Der Titel klingt kräftig nach Melodram, und damit tut man dem Film gewiss nicht Unrecht: In den falschen Händen hätte diese Geschichte viel Arbeit für die Tränendrüsen bedeutet. Aber die Regie oblag Matthias Tiefenbacher, und der hat schon oft bewiesen, dass er Gratwanderungen meisterhaft beherrscht: Er erzählt Weihnachtsgeschichten ohne Kitsch ("Oh Tannenbaum"), seine Komödien haben Tiefgang ("Freilaufende Männer"), und Dramen pflegt er ohne Anleihen beim Melodram zu inszenieren ("Das Haus ihres Vaters"). Selbst jene seiner Werke, die womöglich eher dem Broterwerb als der Selbstverwirklichung dienten, zeichnen sich durch ihre exzellente Führung der Darsteller aus, und deshalb ist auch "Und dennoch lieben wir" dem Titel und der zuweilen vorhersehbaren Handlung sehenswert.
Das Drehbuch (Martin Kluger und Maureen Herzfeld) ordnet den Film klassisch in drei Akte. Alles beginnt mit dem Anfang einer Freundschaft: Ärztin Anne (Claudia Michelsen) und die Chilenin Carolin (Melika Foroutan), Enkelin deutscher Auswanderer, verstehen sich auf Anhieb prächtig. Carolin hat ein halbes Jahr lang beruflich in München zu tun, die Söhne der beiden Frauen gehen in dieselbe Klasse. Früh ahnt man, wie die Geschichte weitergehen wird: Selbst wenn "Und dennoch lieben wir" nicht im Rahmen der ARD-Themenwoche "Leben mit dem Tod" ausgestrahlt würde, wäre klar, dass die Bauchkrämpfe, über die Carolin immer wieder klagt, Vorboten eines schlimmen Schicksals sind. Und als sie erfährt, wie Annes Gatte heißt, sagt sie: "Dein Mann heißt Peter? Das ist ja lustig." Tatsächlich sind beide, Carolin und Peter (Mark Waschke), wie vom Donner gerührt, als Anne sie einander vorstellt: Die beiden hatten eine Affäre, als Peter vor Jahren in Chile war; und damit endet Akt eins. Der Film nimmt den Mann zwar in Schutz, der Ehe ging’s damals offenbar nicht so gut, aber das ändert nichts an der nächsten Tatsache, die man selbstredend ebenfalls umgehend vermutet und die sich in Akt zwei offenbart: Peter ist der Vater von Carolins Sohn.

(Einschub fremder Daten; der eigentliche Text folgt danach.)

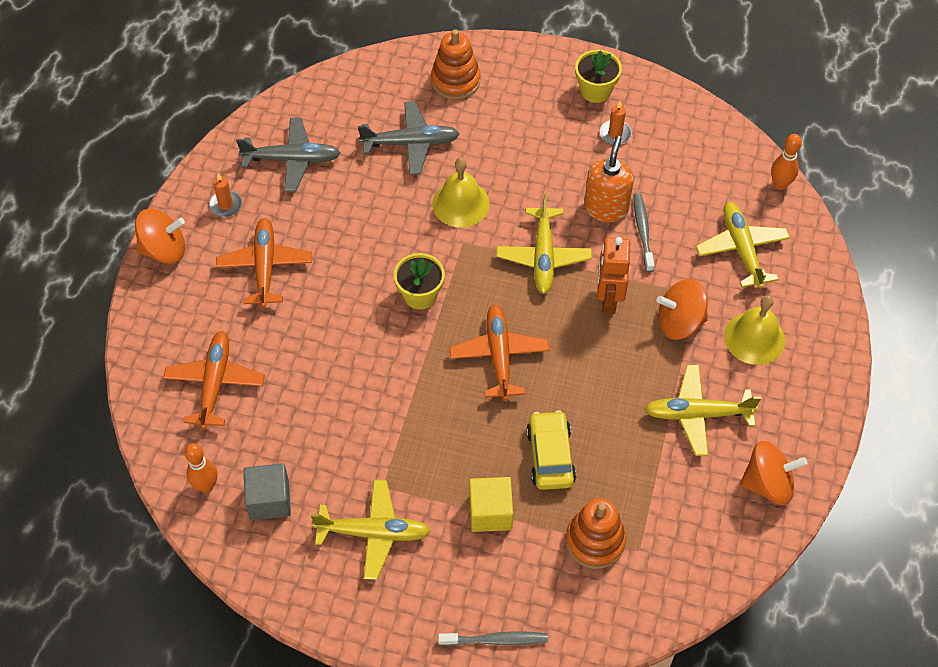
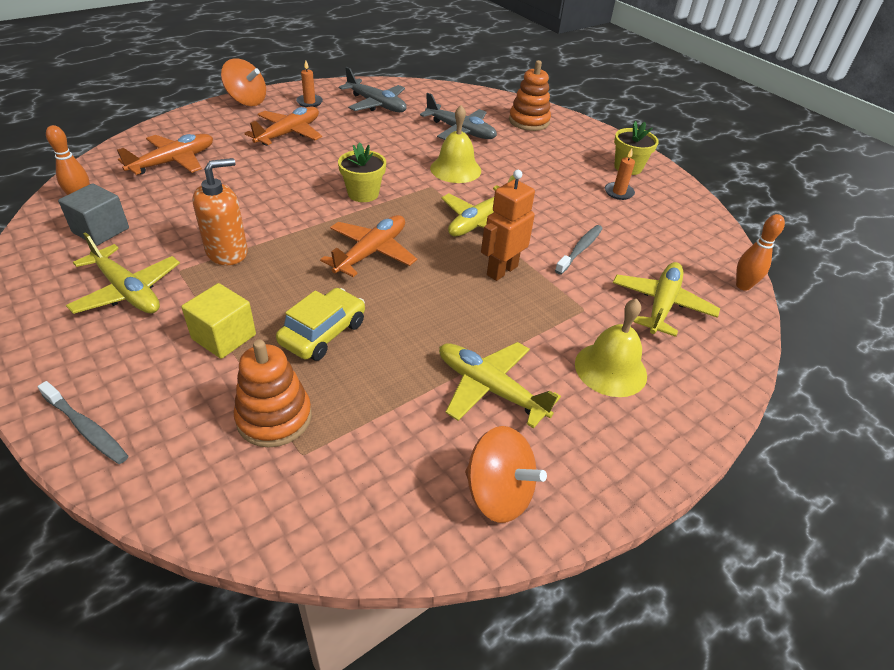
camera: 35 degrees right, 15 degrees down
(606, 208) = (564, 223): orange soap dispenser -> orange soap dispenser (227, 252)
(679, 322) = (548, 317): orange spinning top -> none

Das ist alles ein bisschen Zufall zu viel: von allen deutschen Metropolen landet Carolin ausgerechnet in München, von allen Schulen wählt sie die eine, auf die auch Annes Sohn geht, von allen Jungs freundet sich David mit Tommie an. "Es gibt keine Zufälle", sagt Anne, und setzt erst mal den Mann vor die Tür. Aber die Söhne tragen den Zwist der Eltern untereinander aus, die Mütter werden in die Schule gerufen, Carolin bricht zusammen, die düstere Vorahnung, die einen schon früh beschlichen hatte, wird wahr: Bauchspeicheldrüsenkrebs, Lebenserwartung minimal; Ende des zweiten Akts. Nun müssen sich die beiden Familien irgendwie wieder zusammenraufen.
Trotz aller Konstruiertheit ist der Film gerade im Detail ausgesprochen sorgfältig und plausibel. Für Dinge, über die anderswo großzügig hinweggegangen oder die als selbstverständlich vorausgesetzt werden, nimmt sich Tiefenbacher Zeit. Außerdem, und das ist bei diesem Sujet alles andere als selbstverständlich, hat er auch die jungen Darsteller ausgezeichnet geführt. Und trotz des enormen melodramatischen Potenzials gleitet der Film nie ab, sondern vermittelt im Gegenteil sogar Lebensmut.